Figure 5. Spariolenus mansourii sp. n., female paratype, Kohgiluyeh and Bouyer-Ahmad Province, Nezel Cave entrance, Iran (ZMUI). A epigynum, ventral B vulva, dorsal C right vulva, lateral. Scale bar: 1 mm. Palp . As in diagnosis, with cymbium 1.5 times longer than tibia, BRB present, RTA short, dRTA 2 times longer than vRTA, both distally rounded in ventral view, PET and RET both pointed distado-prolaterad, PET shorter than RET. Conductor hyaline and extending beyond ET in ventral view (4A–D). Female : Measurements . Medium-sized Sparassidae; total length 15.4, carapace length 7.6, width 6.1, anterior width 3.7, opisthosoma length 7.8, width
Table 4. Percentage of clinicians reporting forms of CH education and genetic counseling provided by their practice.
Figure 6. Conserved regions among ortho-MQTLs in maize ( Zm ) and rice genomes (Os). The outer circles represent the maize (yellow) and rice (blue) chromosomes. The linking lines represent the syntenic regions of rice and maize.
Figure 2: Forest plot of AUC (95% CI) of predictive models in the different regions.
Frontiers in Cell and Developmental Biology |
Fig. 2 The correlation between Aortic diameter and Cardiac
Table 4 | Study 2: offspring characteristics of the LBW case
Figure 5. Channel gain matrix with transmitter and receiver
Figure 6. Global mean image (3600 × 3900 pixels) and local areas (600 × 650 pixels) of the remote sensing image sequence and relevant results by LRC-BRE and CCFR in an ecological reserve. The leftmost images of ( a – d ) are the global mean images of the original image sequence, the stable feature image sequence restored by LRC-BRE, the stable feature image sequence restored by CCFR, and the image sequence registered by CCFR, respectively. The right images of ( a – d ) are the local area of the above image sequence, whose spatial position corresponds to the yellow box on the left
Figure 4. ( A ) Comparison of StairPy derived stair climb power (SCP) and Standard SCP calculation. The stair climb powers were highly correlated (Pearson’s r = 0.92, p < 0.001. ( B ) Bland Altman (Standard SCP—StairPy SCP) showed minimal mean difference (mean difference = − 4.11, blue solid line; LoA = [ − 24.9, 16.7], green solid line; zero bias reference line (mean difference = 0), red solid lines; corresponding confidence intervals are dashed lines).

_____

» Your task: Pick from the records each line that contains the word "blue" and show it.

» Written answer:
Figure 6. Conserved regions among ortho-MQTLs in maize ( Zm ) and rice genomes (Os). The outer circles represent the maize (yellow) and rice (blue) chromosomes. The linking lines represent the syntenic regions of rice and maize.
Figure 4. ( A ) Comparison of StairPy derived stair climb power (SCP) and Standard SCP calculation. The stair climb powers were highly correlated (Pearson’s r = 0.92, p < 0.001. ( B ) Bland Altman (Standard SCP—StairPy SCP) showed minimal mean difference (mean difference = − 4.11, blue solid line; LoA = [ − 24.9, 16.7], green solid line; zero bias reference line (mean difference = 0), red solid lines; corresponding confidence intervals are dashed lines).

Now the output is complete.